Ø  A cell = 1 byte = 2 groups of 4 bits (nibble) = 2 digit Hex

Ø  Therefore, the address for the memory size of 256 bytes can be represented from     00 to FF.

Introduction to Data Representation

Arithmetic Logic Unit

• everything else in the computer is there to serviice this unit
• Handles Integers.
• Does the calculations.
• may handle floaing point numbers.

 Data Types 

• epresented in binary-coded form
• only have 0&1 to represent everything
• can be classified to these categories:        

1. Numbers used in arithmetic computation
2. Letters of the alphabet used in data processing
3. Other discrete symbols used for specific purpose                    

Alphanumeric Representation

An alphanumeric character set is a set of elements that includes the 10 decimal digits, the 26 letters of the alphabet and a number of special character such as $, +, and =.

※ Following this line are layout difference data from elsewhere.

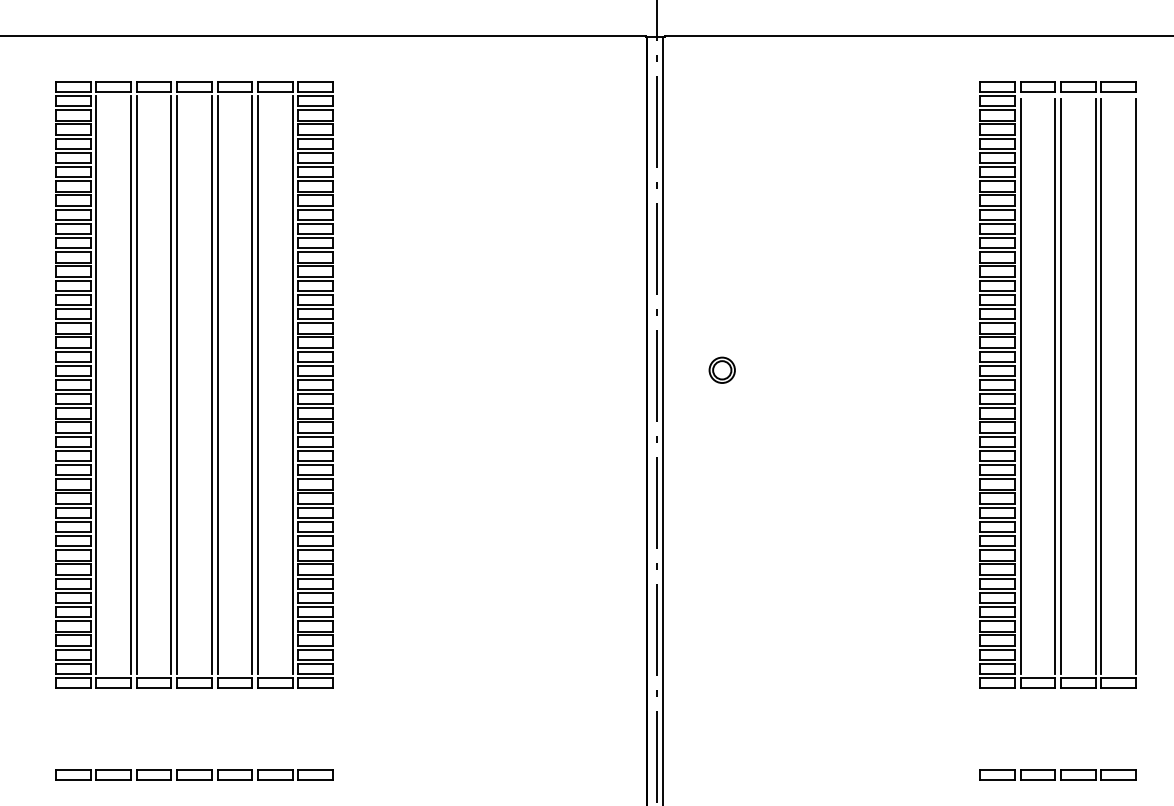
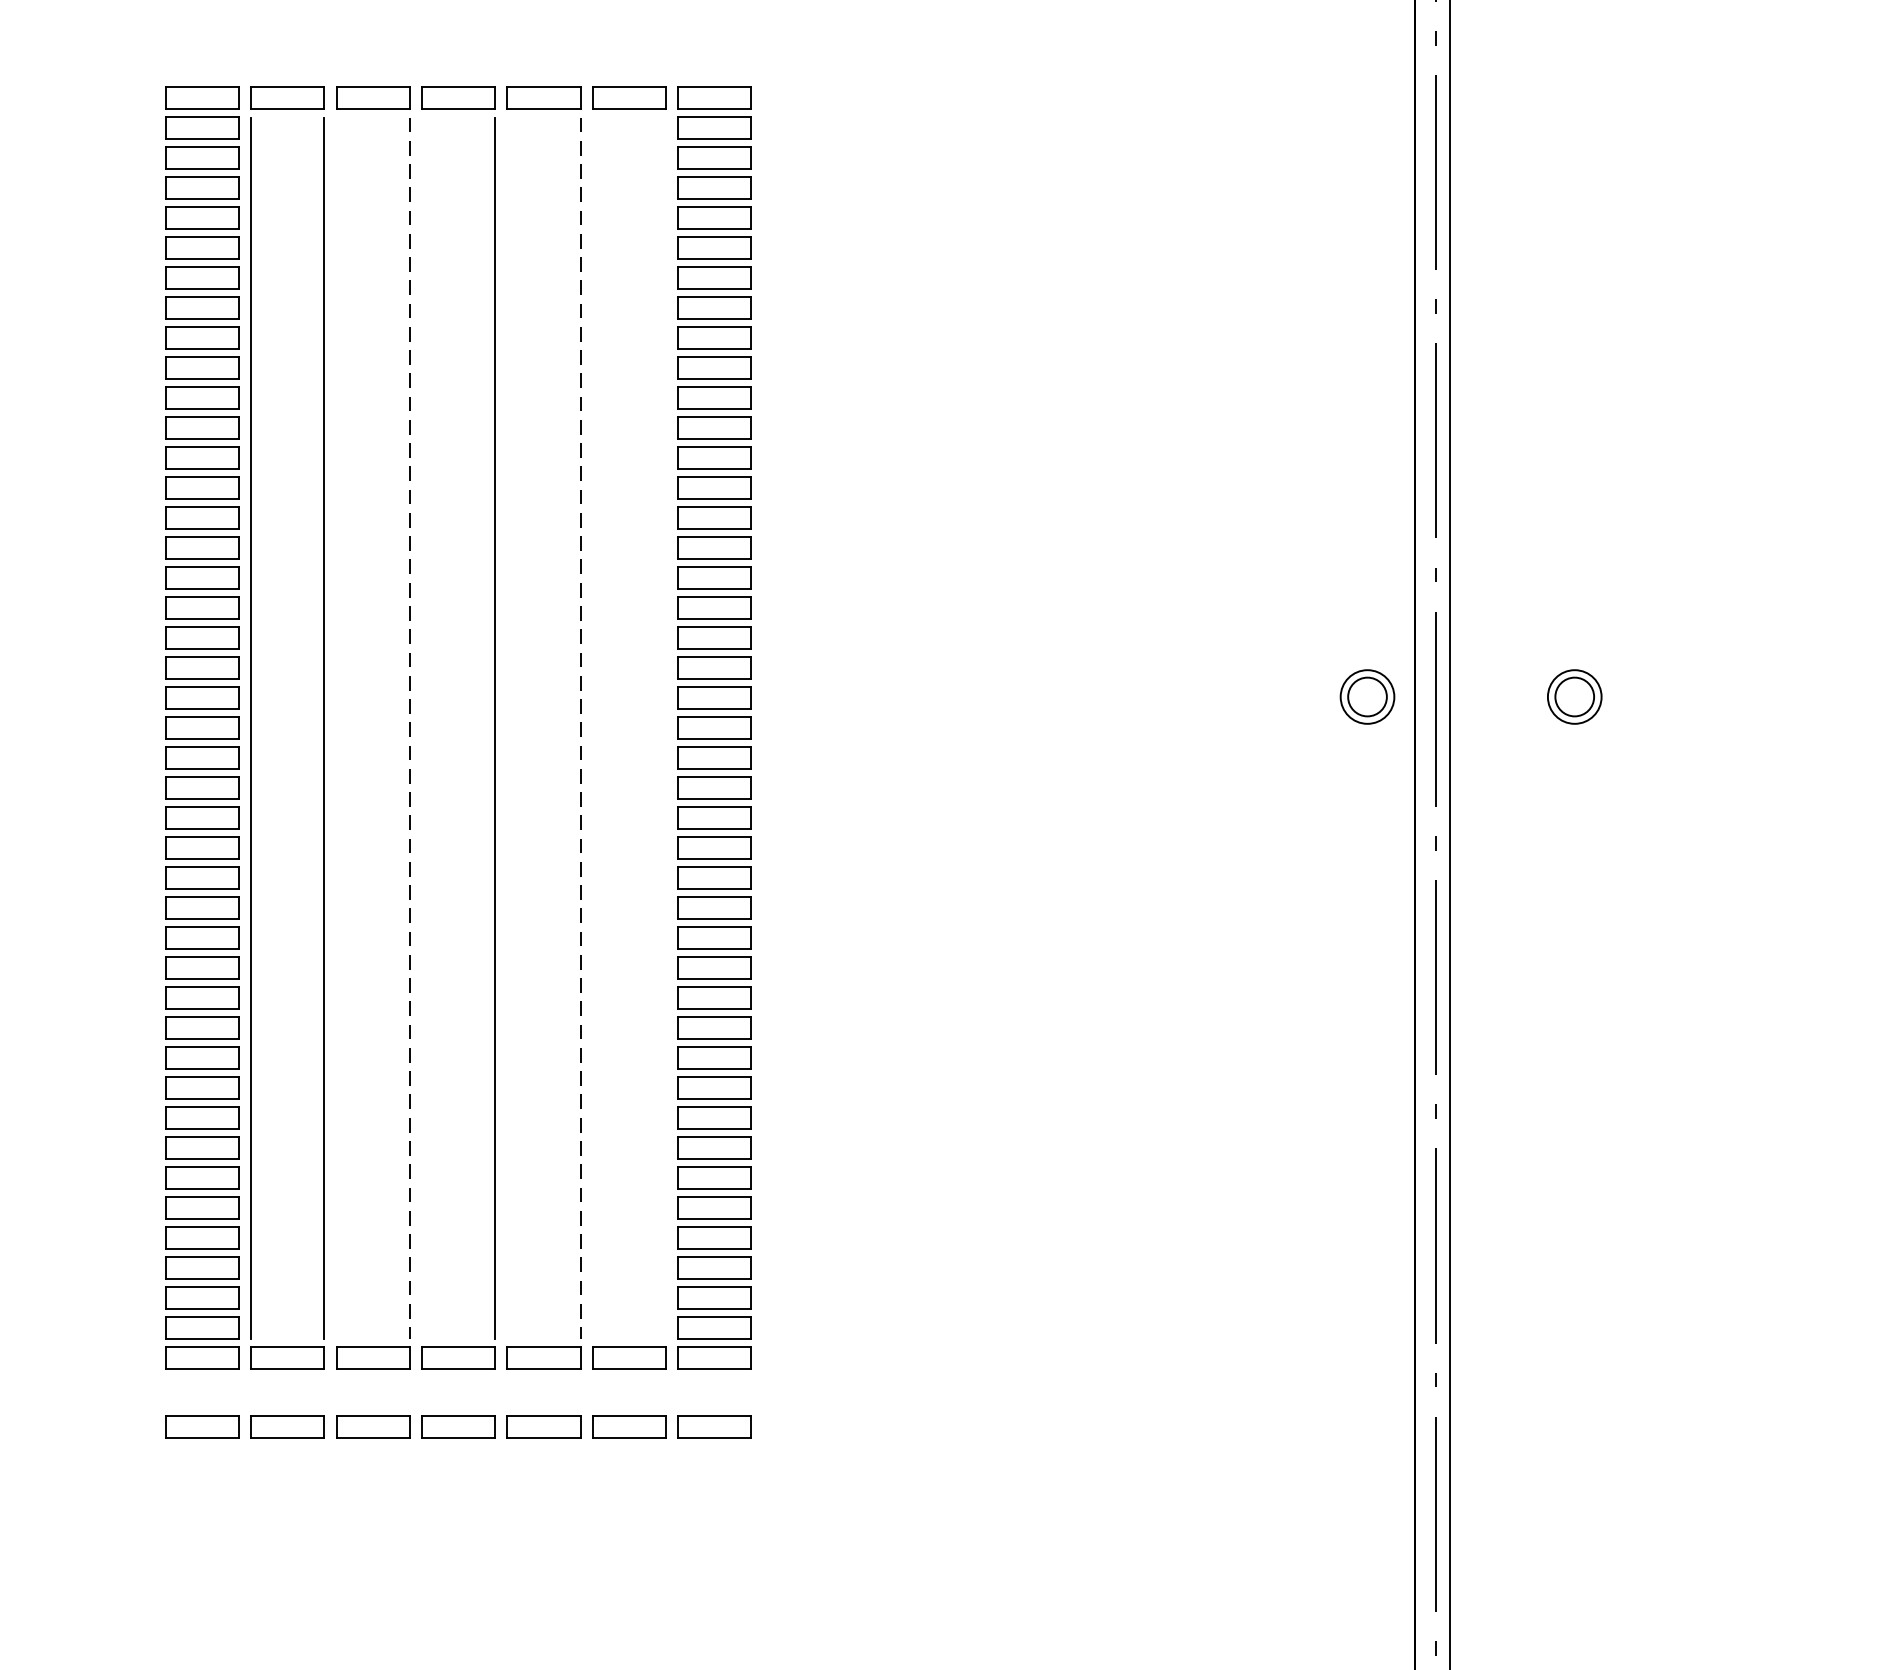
part: (623, 369) -> (1365, 695), added
line: (136, 385) -> (336, 729), removed
line: (171, 385) -> (410, 729), solid -> dashed
line: (177, 385) -> (422, 729), removed
line: (217, 385) -> (507, 729), removed
line: (252, 385) -> (581, 729), solid -> dashed
line: (257, 385) -> (591, 729), removed
line: (292, 385) -> (665, 729), removed
part: (194, 774) -> (458, 1426), moved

1. The standard alphanumeric binary code : ASCII (American Standard Code for Information          Interchange)

• uses seven bits to code 128 characters.
• codes must be in binary because registers can only hold binary information.

2. Another alphanumeric code used in IBM equipment, EBCDIC (Extended BCD Interchange Code) that used 8 bits for each character.

• BCD (Binary Coded Decimal) represents each individual digit of a decimal number as a group of binary bits; the other formats would convert an entire decimal value to its equivalent binary value. *In the 8421 Binary Coded Decimal (BCD) representation each decimal digit is converted to its 4-bit pure binary equivalent.